Real estate prices in Portugal are overvalued by20%, according to the International Monetary Fund.
The International Monetary Fund (IMF) estimates the revaluation of housing prices in Portugal at 20%, despite a decline, and warns that banks should prepare for potential risks related to mortgage defaults.
IMF Position
The position was expressed by the IMF Director for Europe, Alfred Kammer, in an interview with the Lusa agency in Brussels in connection with the Fund's annual meeting, where Kammer stated that in Portugal "housing prices are overvalued by about 20%." He also noted that this is a similar trend observed "in several European real estate markets" and expressed concerns that the correction in real estate prices could happen more quickly.
Reasons for the increase in housing prices
As a result of the COVID-19 pandemic and the war in Ukraine caused by the Russian invasion, housing prices in Portugal have sharply increased due to a lack of supply, rising construction costs, licensing restrictions, and the overall inflationary context. High inflation has led to a consecutive rise in interest rates over the past few months as part of the tight monetary policy implemented by the European Central Bank (ECB) to achieve the inflation target of 2%.
Risks for banks and financial stability
The Chamber warns of "risks to financial stability." It notes that "banks in Europe and in Portugal are reliable, but they must be prepared for situations where mortgage holders may experience difficulties with their income. In Portugal, interest rates change rapidly for those with loans, as 90% of loans have variable interest rates, so banks need to prepare for the possibility that families may find themselves in a difficult situation."
He recommends that Portugal create a "buffer" for sectoral risks related to banks, so they can allocate capital to assist families in danger. The profitability indicators of the banking sector continue to rise in the first half of the year, according to data from the Bank of Portugal, which also points to an increase in risks in mortgage lending in the second quarter of this year.
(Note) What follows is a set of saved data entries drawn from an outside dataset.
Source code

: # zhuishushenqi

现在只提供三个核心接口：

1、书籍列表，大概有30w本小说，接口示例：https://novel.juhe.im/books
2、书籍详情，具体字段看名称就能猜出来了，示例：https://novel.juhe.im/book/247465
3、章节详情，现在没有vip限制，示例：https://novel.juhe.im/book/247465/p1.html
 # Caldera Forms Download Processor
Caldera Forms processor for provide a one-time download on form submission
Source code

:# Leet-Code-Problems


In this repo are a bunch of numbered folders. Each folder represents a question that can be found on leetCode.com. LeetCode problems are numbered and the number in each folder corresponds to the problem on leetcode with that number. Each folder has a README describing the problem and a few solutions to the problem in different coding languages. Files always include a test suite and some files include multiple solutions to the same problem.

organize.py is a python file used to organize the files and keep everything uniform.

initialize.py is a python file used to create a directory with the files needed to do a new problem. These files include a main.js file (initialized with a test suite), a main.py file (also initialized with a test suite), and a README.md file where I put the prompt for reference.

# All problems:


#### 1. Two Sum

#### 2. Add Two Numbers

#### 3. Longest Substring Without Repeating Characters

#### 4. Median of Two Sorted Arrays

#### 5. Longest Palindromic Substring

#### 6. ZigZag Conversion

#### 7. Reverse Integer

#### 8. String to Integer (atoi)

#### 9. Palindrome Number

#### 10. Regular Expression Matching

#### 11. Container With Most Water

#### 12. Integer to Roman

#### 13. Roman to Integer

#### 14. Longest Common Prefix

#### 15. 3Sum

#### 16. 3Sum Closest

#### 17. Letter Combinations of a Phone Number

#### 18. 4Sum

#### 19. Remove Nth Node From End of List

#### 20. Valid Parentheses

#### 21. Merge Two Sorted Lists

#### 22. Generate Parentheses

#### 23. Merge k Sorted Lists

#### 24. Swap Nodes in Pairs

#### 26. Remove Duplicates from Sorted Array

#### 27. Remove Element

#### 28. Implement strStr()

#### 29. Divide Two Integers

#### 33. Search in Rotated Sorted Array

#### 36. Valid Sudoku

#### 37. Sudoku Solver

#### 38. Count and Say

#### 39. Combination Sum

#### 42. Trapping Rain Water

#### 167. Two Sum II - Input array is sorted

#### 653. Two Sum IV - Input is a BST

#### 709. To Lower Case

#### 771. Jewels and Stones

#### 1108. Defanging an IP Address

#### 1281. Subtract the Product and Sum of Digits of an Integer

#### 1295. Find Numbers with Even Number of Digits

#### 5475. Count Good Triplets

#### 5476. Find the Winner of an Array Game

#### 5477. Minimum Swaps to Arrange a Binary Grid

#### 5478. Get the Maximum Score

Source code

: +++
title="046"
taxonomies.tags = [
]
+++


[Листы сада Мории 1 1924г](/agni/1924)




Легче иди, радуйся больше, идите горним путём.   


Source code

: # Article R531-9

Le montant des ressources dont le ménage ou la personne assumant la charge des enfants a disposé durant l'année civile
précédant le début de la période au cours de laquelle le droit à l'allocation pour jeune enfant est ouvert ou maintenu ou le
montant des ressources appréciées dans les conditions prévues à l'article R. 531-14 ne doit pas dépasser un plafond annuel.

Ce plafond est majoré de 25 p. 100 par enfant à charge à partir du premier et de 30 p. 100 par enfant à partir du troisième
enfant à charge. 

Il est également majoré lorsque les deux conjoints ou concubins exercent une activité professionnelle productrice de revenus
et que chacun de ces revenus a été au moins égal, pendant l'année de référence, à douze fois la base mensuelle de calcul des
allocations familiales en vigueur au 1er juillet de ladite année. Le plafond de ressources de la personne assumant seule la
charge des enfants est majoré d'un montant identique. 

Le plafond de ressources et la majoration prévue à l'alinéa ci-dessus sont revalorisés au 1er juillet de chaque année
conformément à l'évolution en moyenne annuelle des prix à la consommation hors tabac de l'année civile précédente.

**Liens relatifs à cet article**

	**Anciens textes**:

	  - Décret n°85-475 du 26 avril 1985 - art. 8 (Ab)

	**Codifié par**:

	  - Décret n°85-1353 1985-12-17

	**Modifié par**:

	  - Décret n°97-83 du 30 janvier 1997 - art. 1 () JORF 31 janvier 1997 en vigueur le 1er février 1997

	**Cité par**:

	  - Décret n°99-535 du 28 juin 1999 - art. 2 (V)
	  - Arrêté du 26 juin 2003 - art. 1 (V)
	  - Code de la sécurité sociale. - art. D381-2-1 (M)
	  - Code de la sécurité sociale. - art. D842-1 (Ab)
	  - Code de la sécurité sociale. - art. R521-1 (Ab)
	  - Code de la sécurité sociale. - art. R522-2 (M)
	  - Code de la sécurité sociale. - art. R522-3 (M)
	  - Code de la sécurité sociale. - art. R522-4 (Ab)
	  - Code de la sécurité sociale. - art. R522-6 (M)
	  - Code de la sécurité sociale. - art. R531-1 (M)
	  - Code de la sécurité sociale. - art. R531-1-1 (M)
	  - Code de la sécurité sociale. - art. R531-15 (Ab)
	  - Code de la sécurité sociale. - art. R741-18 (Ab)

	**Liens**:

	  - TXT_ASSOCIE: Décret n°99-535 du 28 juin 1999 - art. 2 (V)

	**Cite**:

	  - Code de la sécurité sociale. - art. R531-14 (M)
The issue of housing accessibility
Kammer acknowledges the issue of the housing crisis in the country, noting that "the most concerning aspect is the affordability of housing and rentals." He concludes: "This is a problem because it has effects on growth.
Consequences of rising interest rates
The IMF Director for Europe also suggests that Portugal could be one of the eurozone countries most affected by rising interest rates, as it "has a high ratio of variable-rate mortgages," which leads to "a quicker transmission of monetary policy."